## Assignment
Leaving out pictures, output exactly the lines below from the one that has "afin de permettre le travail à domicil" through the one that has "aufgenommen werden möchtest.", and nothing else.

BEGIN Task input

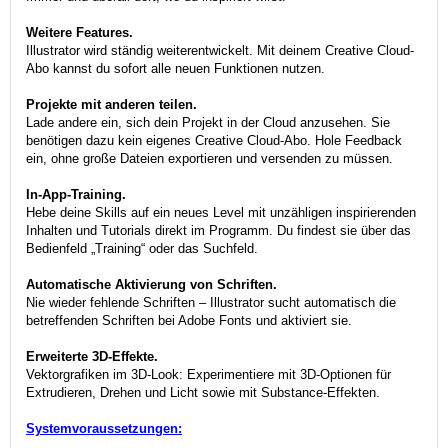
Weitere Features.
Illustrator wird ständig weiterentwickelt. Mit deinem Creative Cloud-
Abo kannst du sofort alle neuen Funktionen nutzen.
Projekte mit anderen teilen.
Lade andere ein, sich dein Projekt in der Cloud anzusehen. Sie
benötigen dazu kein eigenes Creative Cloud-Abo. Hole Feedback
ein, ohne große Dateien exportieren und versenden zu müssen.
In-App-Training.
Hebe deine Skills auf ein neues Level mit unzähligen inspirierenden
Inhalten und Tutorials direkt im Programm. Du findest sie über das
Bedienfeld „Training“ oder das Suchfeld.
Automatische Aktivierung von Schriften.
Nie wieder fehlende Schriften – Illustrator sucht automatisch die
betreffenden Schriften bei Adobe Fonts und aktiviert sie.
Erweiterte 3D-Effekte.
Vektorgrafiken im 3D-Look: Experimentiere mit 3D-Optionen für
Extrudieren, Drehen und Licht sowie mit Substance-Effekten.
Systemvoraussetzungen:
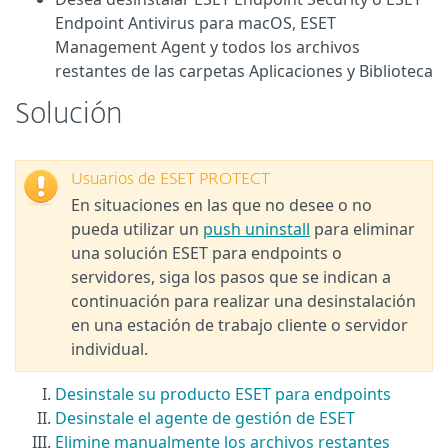
Endpoint Antivirus para macOS, ESET
Management Agent y todos los archivos
restantes de las carpetas Aplicaciones y Biblioteca
Solución
Usuarios de ESET PROTECT
En situaciones en las que no desee o no
pueda utilizar un
push uninstall
para eliminar
una solución ESET para endpoints o
servidores, siga los pasos que se indican a
continuación para realizar una desinstalación
en una estación de trabajo cliente o servidor
individual.
Desinstale su producto ESET para endpoints
Desinstale el agente de gestión de ESET
Elimine manualmente los archivos restantes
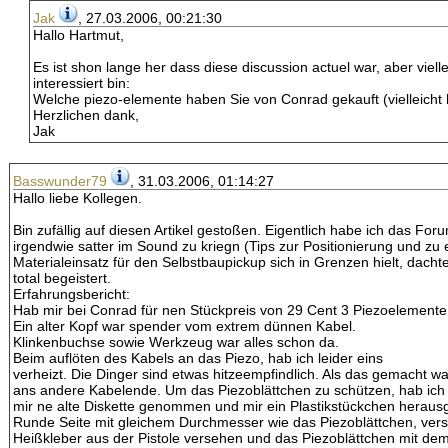
Jak
, 27.03.2006, 00:21:30
Hallo Hartmut,
Es ist shon lange her dass diese discussion actuel war, aber viell
interessiert bin:
Welche piezo-elemente haben Sie von Conrad gekauft (vielleicht 
Herzlichen dank,
Jak
Basswunder79
, 31.03.2006, 01:14:27
Hallo liebe Kollegen.
Bin zufällig auf diesen Artikel gestoßen. Eigentlich habe ich das 
irgendwie satter im Sound zu kriegn (Tips zur Positionierung und z
Materialeinsatz für den Selbstbaupickup sich in Grenzen hielt, dacht
total begeistert.
Erfahrungsbericht:
Hab mir bei Conrad für nen Stückpreis von 29 Cent 3 Piezoelemen
Ein alter Kopf war spender vom extrem dünnen Kabel.
Klinkenbuchse sowie Werkzeug war alles schon da.
Beim auflöten des Kabels an das Piezo, hab ich leider eins
verheizt. Die Dinger sind etwas hitzeempfindlich. Als das gemacht w
ans andere Kabelende. Um das Piezoblättchen zu schützen, hab ich
mir ne alte Diskette genommen und mir ein Plastikstückchen herausg
Runde Seite mit gleichem Durchmesser wie das Piezoblättchen, verste
Heißkleber aus der Pistole versehen und das Piezoblättchen mit dem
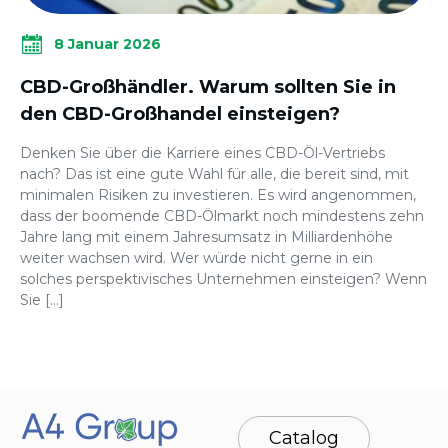
8 Januar 2026
CBD-Großhändler. Warum sollten Sie in
den CBD-Großhandel einsteigen?
Denken Sie über die Karriere eines CBD-Öl-Vertriebs
nach? Das ist eine gute Wahl für alle, die bereit sind, mit
minimalen Risiken zu investieren. Es wird angenommen,
dass der boomende CBD-Ölmarkt noch mindestens zehn
Jahre lang mit einem Jahresumsatz in Milliardenhöhe
weiter wachsen wird. Wer würde nicht gerne in ein
solches perspektivisches Unternehmen einsteigen? Wenn
Sie […]
Catalog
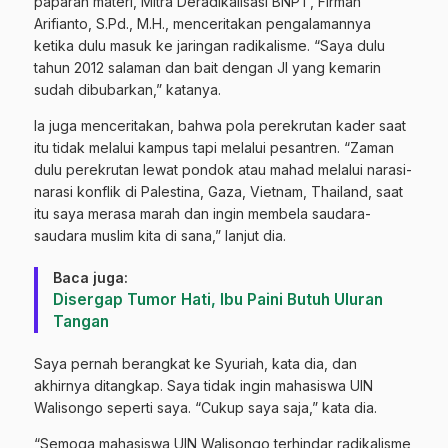
paparan materi, Mitra Deradikalisasi BNPT, Firman
Arifianto, S.Pd., M.H., menceritakan pengalamannya
ketika dulu masuk ke jaringan radikalisme. “Saya dulu
tahun 2012 salaman dan bait dengan JI yang kemarin
sudah dibubarkan,” katanya.
Ia juga menceritakan, bahwa pola perekrutan kader saat
itu tidak melalui kampus tapi melalui pesantren. “Zaman
dulu perekrutan lewat pondok atau mahad melalui narasi-
narasi konflik di Palestina, Gaza, Vietnam, Thailand, saat
itu saya merasa marah dan ingin membela saudara-
saudara muslim kita di sana,” lanjut dia.
Baca juga:
Disergap Tumor Hati, Ibu Paini Butuh Uluran
Tangan
Saya pernah berangkat ke Syuriah, kata dia, dan
akhirnya ditangkap. Saya tidak ingin mahasiswa UIN
Walisongo seperti saya. “Cukup saya saja,” kata dia.
“Semoga mahasiswa UIN Walisongo terhindar radikalisme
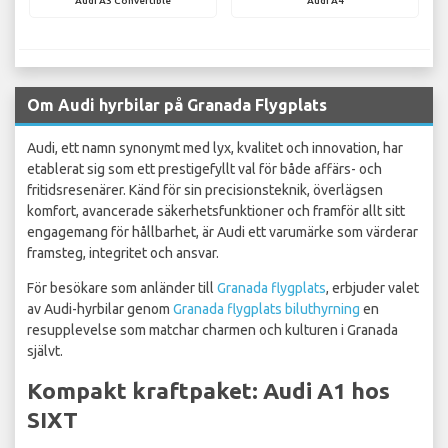
Audi A3 Convertible
Audi A4
Om Audi hyrbilar på Granada Flygplats
Audi, ett namn synonymt med lyx, kvalitet och innovation, har
etablerat sig som ett prestigefyllt val för både affärs- och
fritidsresenärer. Känd för sin precisionsteknik, överlägsen
komfort, avancerade säkerhetsfunktioner och framför allt sitt
engagemang för hållbarhet, är Audi ett varumärke som värderar
framsteg, integritet och ansvar.
För besökare som anländer till
Granada flygplats
, erbjuder valet
av Audi-hyrbilar genom
Granada flygplats biluthyrning
en
resupplevelse som matchar charmen och kulturen i Granada
självt.
Kompakt kraftpaket: Audi A1 hos
SIXT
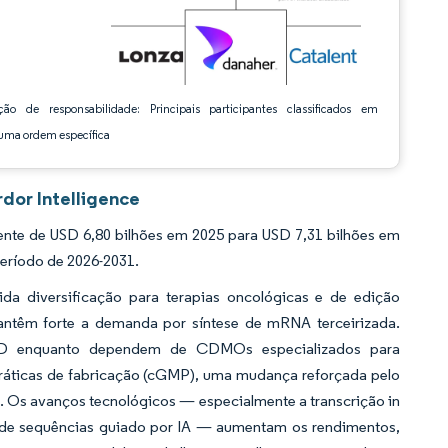
ção de responsabilidade: Principais participantes classificados em
ma ordem específica
dor Intelligence
te de USD 6,80 bilhões em 2025 para USD 7,31 bilhões em
período de 2026-2031.
da diversificação para terapias oncológicas e de edição
mantêm forte a demanda por síntese de mRNA terceirizada.
 P&D enquanto dependem de CDMOs especializados para
áticas de fabricação (cGMP), uma mudança reforçada pelo
as. Os avanços tecnológicos — especialmente a transcrição in
ign de sequências guiado por IA — aumentam os rendimentos,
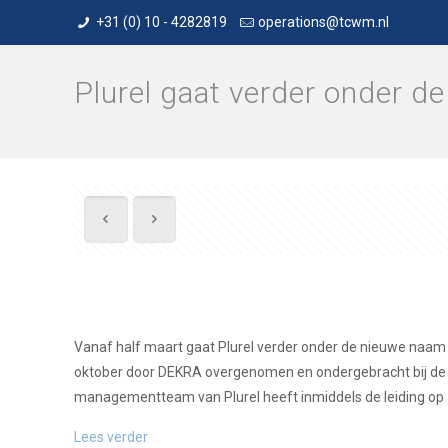
+31 (0) 10 - 4282819
operations@tcwm.nl
Plurel gaat verder onder 
Vanaf half maart gaat Plurel verder onder de nieuwe naam D
oktober door DEKRA overgenomen en ondergebracht bij de Dui
managementteam van Plurel heeft inmiddels de leiding op z
Lees verder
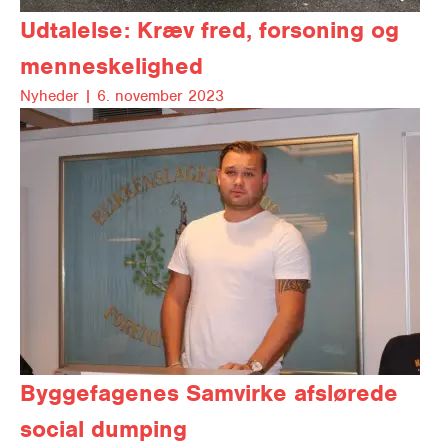
Udtalelse: Kræv fred, forsoning og
menneskelighed
Nyheder |
6. november 2023
Byggefagenes Samvirke afslørede
social dumping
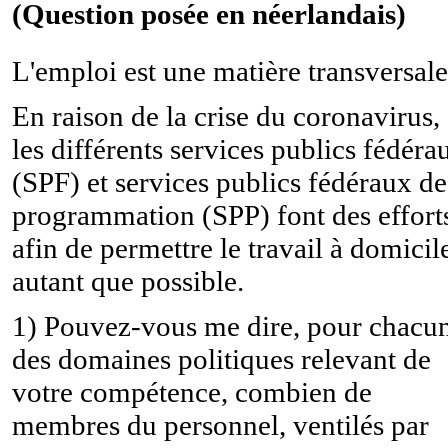
(Question posée en néerlandais)
L'emploi est une matière transversale
En raison de la crise du coronavirus,
les différents services publics fédéra
(SPF) et services publics fédéraux de
programmation (SPP) font des effort
afin de permettre le travail à domicil
autant que possible.
1) Pouvez-vous me dire, pour chacu
des domaines politiques relevant de
votre compétence, combien de
membres du personnel, ventilés par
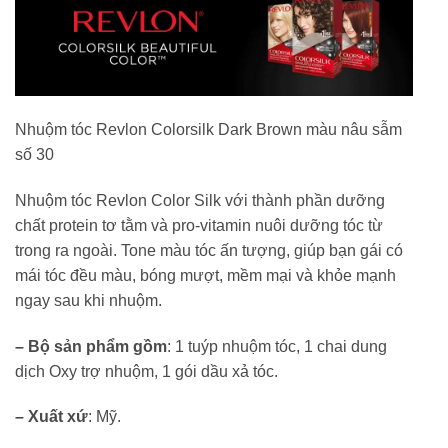
Nhuộm tóc Revlon Colorsilk Dark Brown màu nâu sẫm
số 30
Nhuộm tóc Revlon Color Silk với thành phần dưỡng
chất protein tơ tằm và pro-vitamin nuôi dưỡng tóc từ
trong ra ngoài. Tone màu tóc ấn tượng, giúp bạn gái có
mái tóc đều màu, bóng mượt, mềm mại và khỏe mạnh
ngay sau khi nhuộm.
– Bộ sản phẩm gồm
: 1 tuýp nhuộm tóc, 1 chai dung
dịch Oxy trợ nhuộm, 1 gói dầu xả tóc.
– Xuất xứ
: Mỹ.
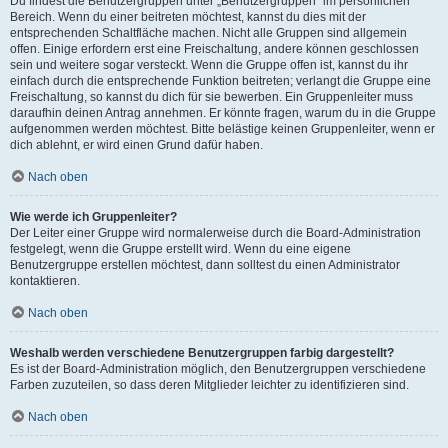
Du findest die Benutzergruppen unter „Benutzergruppen“ im persönlichen
Bereich. Wenn du einer beitreten möchtest, kannst du dies mit der
entsprechenden Schaltfläche machen. Nicht alle Gruppen sind allgemein
offen. Einige erfordern erst eine Freischaltung, andere können geschlossen
sein und weitere sogar versteckt. Wenn die Gruppe offen ist, kannst du ihr
einfach durch die entsprechende Funktion beitreten; verlangt die Gruppe eine
Freischaltung, so kannst du dich für sie bewerben. Ein Gruppenleiter muss
daraufhin deinen Antrag annehmen. Er könnte fragen, warum du in die Gruppe
aufgenommen werden möchtest. Bitte belästige keinen Gruppenleiter, wenn er
dich ablehnt, er wird einen Grund dafür haben.
Nach oben
Wie werde ich Gruppenleiter?
Der Leiter einer Gruppe wird normalerweise durch die Board-Administration
festgelegt, wenn die Gruppe erstellt wird. Wenn du eine eigene
Benutzergruppe erstellen möchtest, dann solltest du einen Administrator
kontaktieren.
Nach oben
Weshalb werden verschiedene Benutzergruppen farbig dargestellt?
Es ist der Board-Administration möglich, den Benutzergruppen verschiedene
Farben zuzuteilen, so dass deren Mitglieder leichter zu identifizieren sind.
Nach oben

END Task input

## Your solution
afin de permettre le travail à domicil
autant que possible.
1) Pouvez-vous me dire, pour chacu
des domaines politiques relevant de
votre compétence, combien de
membres du personnel, ventilés par
Nhuộm tóc Revlon Colorsilk Dark Brown màu nâu sẫm
số 30
Nhuộm tóc Revlon Color Silk với thành phần dưỡng
chất protein tơ tằm và pro-vitamin nuôi dưỡng tóc từ
trong ra ngoài. Tone màu tóc ấn tượng, giúp bạn gái có
mái tóc đều màu, bóng mượt, mềm mại và khỏe mạnh
ngay sau khi nhuộm.
– Bộ sản phẩm gồm
: 1 tuýp nhuộm tóc, 1 chai dung
dịch Oxy trợ nhuộm, 1 gói dầu xả tóc.
– Xuất xứ
: Mỹ.
Du findest die Benutzergruppen unter „Benutzergruppen“ im persönlichen
Bereich. Wenn du einer beitreten möchtest, kannst du dies mit der
entsprechenden Schaltfläche machen. Nicht alle Gruppen sind allgemein
offen. Einige erfordern erst eine Freischaltung, andere können geschlossen
sein und weitere sogar versteckt. Wenn die Gruppe offen ist, kannst du ihr
einfach durch die entsprechende Funktion beitreten; verlangt die Gruppe eine
Freischaltung, so kannst du dich für sie bewerben. Ein Gruppenleiter muss
daraufhin deinen Antrag annehmen. Er könnte fragen, warum du in die Gruppe
aufgenommen werden möchtest. Bitte belästige keinen Gruppenleiter, wenn er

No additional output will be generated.